Python code to generate analysis:

import python
# homo_sapiens_core_105_38
url = "https://github.com/related-sciences/ensembl-genes/raw/5581d3dc9085eb947f41572b05118497128ff80b/xref_ncbigene.json.gz"
xrefs_105 = pandas.read_json(url).set_index("ensembl_representative_gene_id").add_suffix("_105")
# homo_sapiens_core_106_38
url = "https://github.com/related-sciences/ensembl-genes/raw/753aa431e0b6ded055843720f7778f6bb17757a5/xref_ncbigene.json.gz"
xrefs_106 = pandas.read_json(url).set_index("ensembl_representative_gene_id").add_suffix("_106")
xrefs = xrefs_105.join(xrefs_106, how="outer").convert_dtypes()
xrefs.head()
xrefs[["ncbigene_id_105", "ncbigene_id_106"]].isna().sum()
xrefs.to_excel("ensembl-genes-human-ncbi-xrefs-105-to-106.xlsx")
newgene commented 2 years ago

@dhimmel we just released a new version with the fix to this issue. Please confirm if the returned gene hits are expected.

Ensembl helpdesk replied us last week saying that they will investigate this issue, so looks like the fixes (or tell us that's expected) will take a while.

We now modified our algorithm to recover those missing ensemblgene-ncbigene mappings based on NCBI's gene2ensembl mapping file. Only those 1-1 mapping which are missing in Ensembl's xrefs and the ncbi gene ids were not mapped to any other Ensembl gene ids are recovered. The specific case above ENSG00000204539<->1041 mapping is now recovered in MyGene.info. Both links below now return the exactly same gene object:

http://mygene.info/v3/gene/1041 http://mygene.info/v3/gene/ENSG00000204539

We previously already used gene2ensembl to fix those 1-m mapping from Ensembl (means if gene2ensembl provides unique 1-1 mapping, we will take the unique mapping from gene2ensembl), so it's relatively easy for us to add additional check to recover those missing unique mappings. The specific commit is here if you are interested: https://github.com/biothings/mygene.info/commit/00c9b4704e77d2197d17e571579ed91078cb3af0.

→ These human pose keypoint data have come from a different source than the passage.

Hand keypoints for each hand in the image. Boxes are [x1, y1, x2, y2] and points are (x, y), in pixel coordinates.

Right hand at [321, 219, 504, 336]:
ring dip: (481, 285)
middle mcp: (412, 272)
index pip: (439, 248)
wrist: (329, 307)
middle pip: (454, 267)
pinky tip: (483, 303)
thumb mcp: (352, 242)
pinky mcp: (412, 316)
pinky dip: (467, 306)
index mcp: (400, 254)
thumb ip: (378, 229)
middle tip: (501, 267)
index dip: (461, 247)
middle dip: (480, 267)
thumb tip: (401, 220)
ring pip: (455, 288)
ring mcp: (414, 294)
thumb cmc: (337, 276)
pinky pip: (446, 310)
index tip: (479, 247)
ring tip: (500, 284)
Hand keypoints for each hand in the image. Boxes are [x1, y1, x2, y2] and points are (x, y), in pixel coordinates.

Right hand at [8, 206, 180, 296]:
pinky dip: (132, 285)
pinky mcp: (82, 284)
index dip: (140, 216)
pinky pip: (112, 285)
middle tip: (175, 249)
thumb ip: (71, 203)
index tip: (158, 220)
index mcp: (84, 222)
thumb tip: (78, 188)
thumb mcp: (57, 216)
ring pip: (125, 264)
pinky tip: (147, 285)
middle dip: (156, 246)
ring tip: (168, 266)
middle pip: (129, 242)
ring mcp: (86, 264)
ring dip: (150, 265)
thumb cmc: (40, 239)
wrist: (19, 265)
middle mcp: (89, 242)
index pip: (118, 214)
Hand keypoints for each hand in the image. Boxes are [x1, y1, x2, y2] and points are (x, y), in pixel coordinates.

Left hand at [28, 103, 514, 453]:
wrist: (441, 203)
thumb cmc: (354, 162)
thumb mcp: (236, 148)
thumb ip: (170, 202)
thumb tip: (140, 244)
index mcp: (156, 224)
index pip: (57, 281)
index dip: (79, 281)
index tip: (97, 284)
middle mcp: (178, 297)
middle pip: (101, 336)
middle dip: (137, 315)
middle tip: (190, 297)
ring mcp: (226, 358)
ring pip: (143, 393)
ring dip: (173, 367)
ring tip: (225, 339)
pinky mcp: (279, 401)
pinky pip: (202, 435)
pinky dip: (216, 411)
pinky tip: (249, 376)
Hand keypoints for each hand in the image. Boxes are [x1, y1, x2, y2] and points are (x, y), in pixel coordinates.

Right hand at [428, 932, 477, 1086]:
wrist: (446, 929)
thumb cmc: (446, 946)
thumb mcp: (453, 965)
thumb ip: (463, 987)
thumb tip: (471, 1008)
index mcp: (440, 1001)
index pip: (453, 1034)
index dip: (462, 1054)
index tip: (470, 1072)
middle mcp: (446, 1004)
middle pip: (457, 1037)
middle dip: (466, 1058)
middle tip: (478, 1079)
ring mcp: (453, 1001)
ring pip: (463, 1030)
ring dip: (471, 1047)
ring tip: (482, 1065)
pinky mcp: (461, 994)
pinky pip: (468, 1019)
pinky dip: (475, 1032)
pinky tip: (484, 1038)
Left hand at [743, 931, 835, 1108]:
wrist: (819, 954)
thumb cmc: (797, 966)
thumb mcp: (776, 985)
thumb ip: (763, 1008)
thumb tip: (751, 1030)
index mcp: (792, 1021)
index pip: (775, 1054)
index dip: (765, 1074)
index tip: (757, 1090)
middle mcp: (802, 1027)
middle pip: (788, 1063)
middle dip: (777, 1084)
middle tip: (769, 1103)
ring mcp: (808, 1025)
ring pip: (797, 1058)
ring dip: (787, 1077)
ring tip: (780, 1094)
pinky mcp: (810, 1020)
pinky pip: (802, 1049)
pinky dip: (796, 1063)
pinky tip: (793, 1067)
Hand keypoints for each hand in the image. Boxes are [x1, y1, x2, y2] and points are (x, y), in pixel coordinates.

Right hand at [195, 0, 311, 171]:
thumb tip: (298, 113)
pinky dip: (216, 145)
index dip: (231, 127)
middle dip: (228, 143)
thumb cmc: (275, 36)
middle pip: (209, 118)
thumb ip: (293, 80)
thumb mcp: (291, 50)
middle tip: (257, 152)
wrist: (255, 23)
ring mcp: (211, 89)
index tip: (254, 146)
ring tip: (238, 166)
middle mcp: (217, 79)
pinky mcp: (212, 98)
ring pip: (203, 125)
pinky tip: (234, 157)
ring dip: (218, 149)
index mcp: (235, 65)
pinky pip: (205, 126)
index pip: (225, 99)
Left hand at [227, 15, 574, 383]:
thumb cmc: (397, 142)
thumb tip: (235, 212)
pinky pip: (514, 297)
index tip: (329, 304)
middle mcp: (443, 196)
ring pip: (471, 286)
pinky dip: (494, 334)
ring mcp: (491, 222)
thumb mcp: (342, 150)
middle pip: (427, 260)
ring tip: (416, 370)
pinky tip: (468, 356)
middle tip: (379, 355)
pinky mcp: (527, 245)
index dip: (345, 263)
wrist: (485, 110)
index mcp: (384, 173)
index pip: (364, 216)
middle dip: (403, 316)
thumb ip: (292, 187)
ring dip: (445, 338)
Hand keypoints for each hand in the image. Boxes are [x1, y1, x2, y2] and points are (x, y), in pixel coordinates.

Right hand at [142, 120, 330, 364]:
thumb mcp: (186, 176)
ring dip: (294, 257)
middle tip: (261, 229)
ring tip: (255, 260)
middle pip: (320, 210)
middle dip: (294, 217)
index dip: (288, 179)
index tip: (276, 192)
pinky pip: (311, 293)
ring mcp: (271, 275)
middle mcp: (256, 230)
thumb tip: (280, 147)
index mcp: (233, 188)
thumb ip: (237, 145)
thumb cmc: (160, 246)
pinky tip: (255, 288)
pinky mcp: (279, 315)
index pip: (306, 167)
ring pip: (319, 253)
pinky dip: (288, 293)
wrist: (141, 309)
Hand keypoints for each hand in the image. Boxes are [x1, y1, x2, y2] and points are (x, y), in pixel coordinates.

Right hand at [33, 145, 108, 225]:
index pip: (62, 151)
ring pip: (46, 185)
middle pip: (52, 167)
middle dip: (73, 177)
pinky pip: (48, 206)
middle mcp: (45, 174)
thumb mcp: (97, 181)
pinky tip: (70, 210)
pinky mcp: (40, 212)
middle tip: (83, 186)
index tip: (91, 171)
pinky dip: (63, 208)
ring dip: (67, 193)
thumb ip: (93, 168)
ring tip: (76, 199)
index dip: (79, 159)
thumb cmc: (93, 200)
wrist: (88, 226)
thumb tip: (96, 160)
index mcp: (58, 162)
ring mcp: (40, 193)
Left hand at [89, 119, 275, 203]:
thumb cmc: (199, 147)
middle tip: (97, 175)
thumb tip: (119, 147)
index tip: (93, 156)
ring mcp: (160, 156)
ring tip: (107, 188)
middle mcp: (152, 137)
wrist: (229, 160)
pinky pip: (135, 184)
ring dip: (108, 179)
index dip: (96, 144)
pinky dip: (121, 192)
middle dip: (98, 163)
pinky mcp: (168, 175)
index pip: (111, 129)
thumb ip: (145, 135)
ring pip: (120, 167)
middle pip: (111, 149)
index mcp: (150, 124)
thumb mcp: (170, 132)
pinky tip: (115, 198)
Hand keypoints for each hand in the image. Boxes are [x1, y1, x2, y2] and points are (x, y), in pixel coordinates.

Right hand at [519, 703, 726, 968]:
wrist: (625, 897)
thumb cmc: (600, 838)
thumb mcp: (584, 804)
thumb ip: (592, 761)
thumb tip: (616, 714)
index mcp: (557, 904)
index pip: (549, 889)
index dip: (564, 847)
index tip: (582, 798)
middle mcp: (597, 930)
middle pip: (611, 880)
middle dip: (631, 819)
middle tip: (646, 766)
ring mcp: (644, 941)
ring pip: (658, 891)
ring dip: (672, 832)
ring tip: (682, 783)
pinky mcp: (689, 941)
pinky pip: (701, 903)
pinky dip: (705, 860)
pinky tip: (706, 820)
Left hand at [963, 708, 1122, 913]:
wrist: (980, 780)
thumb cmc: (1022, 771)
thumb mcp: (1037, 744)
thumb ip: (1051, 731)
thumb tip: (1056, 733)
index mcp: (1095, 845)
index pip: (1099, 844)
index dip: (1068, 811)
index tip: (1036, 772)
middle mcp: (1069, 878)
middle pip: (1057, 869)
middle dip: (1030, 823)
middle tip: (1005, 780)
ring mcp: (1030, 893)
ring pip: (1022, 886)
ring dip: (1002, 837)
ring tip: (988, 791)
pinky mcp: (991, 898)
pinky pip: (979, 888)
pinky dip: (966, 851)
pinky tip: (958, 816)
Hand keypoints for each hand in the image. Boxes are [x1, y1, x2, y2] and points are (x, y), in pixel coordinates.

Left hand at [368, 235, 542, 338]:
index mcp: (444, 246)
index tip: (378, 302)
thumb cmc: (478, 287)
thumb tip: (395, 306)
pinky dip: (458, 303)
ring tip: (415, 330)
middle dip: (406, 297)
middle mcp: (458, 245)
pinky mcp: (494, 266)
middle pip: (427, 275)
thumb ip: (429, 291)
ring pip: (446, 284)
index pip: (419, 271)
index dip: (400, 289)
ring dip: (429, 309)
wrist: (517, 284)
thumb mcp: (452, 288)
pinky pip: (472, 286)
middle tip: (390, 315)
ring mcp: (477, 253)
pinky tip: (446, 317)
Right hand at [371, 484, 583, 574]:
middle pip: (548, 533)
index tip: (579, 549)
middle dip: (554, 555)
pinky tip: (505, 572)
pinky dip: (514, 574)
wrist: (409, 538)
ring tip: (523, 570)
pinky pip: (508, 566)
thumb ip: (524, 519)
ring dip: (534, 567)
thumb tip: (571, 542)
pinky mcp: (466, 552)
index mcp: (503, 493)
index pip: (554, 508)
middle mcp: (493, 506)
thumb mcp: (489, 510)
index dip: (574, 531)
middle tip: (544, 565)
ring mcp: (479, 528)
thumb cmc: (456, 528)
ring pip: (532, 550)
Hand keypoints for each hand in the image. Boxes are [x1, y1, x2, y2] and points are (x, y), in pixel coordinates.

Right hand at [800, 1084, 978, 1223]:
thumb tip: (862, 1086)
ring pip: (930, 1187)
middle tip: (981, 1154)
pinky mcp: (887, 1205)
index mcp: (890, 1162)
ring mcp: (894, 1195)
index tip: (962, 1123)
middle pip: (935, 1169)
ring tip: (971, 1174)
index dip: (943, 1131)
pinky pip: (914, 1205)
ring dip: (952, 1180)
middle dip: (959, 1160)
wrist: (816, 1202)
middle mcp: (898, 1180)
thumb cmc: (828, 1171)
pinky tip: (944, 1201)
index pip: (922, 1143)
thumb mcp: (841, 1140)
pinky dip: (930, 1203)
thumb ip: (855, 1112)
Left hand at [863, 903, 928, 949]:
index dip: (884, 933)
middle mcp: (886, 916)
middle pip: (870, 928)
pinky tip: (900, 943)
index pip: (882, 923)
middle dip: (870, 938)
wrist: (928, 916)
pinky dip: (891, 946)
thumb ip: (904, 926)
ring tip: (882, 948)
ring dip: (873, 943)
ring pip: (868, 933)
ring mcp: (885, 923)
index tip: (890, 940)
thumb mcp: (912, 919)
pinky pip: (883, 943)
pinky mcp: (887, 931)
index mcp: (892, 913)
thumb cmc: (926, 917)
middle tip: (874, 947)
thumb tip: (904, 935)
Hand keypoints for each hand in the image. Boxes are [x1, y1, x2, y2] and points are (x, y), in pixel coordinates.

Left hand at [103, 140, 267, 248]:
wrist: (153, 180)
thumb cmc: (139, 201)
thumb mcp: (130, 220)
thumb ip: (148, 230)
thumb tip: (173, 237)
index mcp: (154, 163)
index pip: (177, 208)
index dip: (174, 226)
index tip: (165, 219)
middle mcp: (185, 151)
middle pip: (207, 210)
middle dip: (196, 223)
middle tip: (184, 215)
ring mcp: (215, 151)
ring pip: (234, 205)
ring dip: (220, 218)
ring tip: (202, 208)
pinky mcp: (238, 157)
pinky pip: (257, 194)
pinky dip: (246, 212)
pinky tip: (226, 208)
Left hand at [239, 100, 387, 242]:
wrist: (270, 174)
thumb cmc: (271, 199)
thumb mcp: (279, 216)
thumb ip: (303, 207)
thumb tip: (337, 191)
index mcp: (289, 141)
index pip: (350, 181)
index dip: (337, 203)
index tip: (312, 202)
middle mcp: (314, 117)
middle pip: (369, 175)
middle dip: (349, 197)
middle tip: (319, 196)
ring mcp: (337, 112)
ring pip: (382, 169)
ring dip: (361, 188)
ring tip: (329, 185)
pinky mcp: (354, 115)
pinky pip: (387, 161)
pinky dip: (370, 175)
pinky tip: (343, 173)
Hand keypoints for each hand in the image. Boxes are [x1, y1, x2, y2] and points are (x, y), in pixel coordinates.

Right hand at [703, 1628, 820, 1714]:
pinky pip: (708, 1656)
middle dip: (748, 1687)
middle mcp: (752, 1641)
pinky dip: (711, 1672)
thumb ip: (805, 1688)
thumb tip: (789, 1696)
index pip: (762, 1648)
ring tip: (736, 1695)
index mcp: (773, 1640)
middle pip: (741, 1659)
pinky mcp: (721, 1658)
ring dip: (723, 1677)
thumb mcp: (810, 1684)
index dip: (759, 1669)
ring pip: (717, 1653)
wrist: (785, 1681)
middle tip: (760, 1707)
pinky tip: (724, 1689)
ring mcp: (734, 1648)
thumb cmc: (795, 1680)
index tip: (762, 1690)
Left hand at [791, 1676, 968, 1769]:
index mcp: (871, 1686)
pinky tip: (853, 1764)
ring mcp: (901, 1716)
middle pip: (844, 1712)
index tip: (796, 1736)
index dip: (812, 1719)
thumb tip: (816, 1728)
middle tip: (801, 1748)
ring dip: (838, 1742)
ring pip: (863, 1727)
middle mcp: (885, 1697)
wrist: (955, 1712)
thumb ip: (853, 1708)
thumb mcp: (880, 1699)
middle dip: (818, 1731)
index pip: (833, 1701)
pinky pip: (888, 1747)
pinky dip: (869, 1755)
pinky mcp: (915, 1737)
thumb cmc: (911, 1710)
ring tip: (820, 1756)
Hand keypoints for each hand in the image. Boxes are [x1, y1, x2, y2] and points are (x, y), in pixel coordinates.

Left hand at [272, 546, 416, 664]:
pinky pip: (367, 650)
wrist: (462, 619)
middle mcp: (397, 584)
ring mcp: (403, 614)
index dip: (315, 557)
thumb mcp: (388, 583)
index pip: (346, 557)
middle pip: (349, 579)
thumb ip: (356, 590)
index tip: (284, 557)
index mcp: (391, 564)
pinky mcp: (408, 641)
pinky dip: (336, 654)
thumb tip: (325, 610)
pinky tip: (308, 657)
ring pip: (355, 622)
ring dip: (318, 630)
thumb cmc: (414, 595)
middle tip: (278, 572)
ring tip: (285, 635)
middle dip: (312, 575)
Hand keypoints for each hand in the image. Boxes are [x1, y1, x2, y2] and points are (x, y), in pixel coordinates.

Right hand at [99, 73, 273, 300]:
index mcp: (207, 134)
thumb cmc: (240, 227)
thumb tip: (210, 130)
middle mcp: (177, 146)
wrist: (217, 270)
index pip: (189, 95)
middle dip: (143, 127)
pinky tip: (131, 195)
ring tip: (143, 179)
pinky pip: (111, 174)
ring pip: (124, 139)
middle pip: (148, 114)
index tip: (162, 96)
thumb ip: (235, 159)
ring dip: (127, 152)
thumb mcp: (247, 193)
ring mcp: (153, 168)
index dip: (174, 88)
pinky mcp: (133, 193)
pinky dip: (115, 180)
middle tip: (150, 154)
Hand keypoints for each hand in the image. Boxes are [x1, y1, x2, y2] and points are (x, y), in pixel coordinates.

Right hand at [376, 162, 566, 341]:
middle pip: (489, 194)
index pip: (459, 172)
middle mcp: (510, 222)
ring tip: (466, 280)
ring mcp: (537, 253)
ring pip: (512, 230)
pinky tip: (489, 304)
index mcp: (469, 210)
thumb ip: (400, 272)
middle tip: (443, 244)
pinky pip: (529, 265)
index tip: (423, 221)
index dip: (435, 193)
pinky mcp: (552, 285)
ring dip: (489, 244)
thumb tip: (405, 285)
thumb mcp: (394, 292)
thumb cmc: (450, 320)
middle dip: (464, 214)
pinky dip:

dhimmel commented 2 years ago

Sounds like a good work around using the NCBI provided mapping! I'll close this issue since it's fixed by MyGene, but let's continue to post here any updates from ensembl or insights into why their mapping changed.

Have they provided any more details to you?

Ben-Ensembl commented 2 years ago

Hi Chunlei,

Thank you for your patience whilst we continued to investigate this issue.

Hi dhimmel,

In 106 several (NCBI, MIM, Wikigene) Xrefs are missing. This has been fixed for Ensembl 107 which will be released in early July. The release will be announced through the Ensembl mailing lists, social media and blog:

https://www.ensembl.info/

Best wishes

Ben

Ensembl Helpdesk

dhimmel commented 2 years ago

In 106 several (NCBI, MIM, Wikigene) Xrefs are missing. This has been fixed for Ensembl 107 which will be released in early July

Thanks @Ben-Ensembl for the info, much appreciated! By the way, is the fix something that is in any of the public Ensembl repositories? I.e. is there a commit we could reference to learn more about the fix and or problem? Am curious not only for this issue but also generally as a way for me to keep up to date with the actual source code / data ingestion changes to Ensembl.

Ben-Ensembl commented 2 years ago

No problem, @dhimmel. We could not able to perform a full-fledged Root Cause Analysis because the environment was not available anymore but since the underlying code did not change between Ensembl 105 and 106, we believe the issue was likely caused by the environment conditions when the Ensembl Xref pipeline was run for Ensembl 106.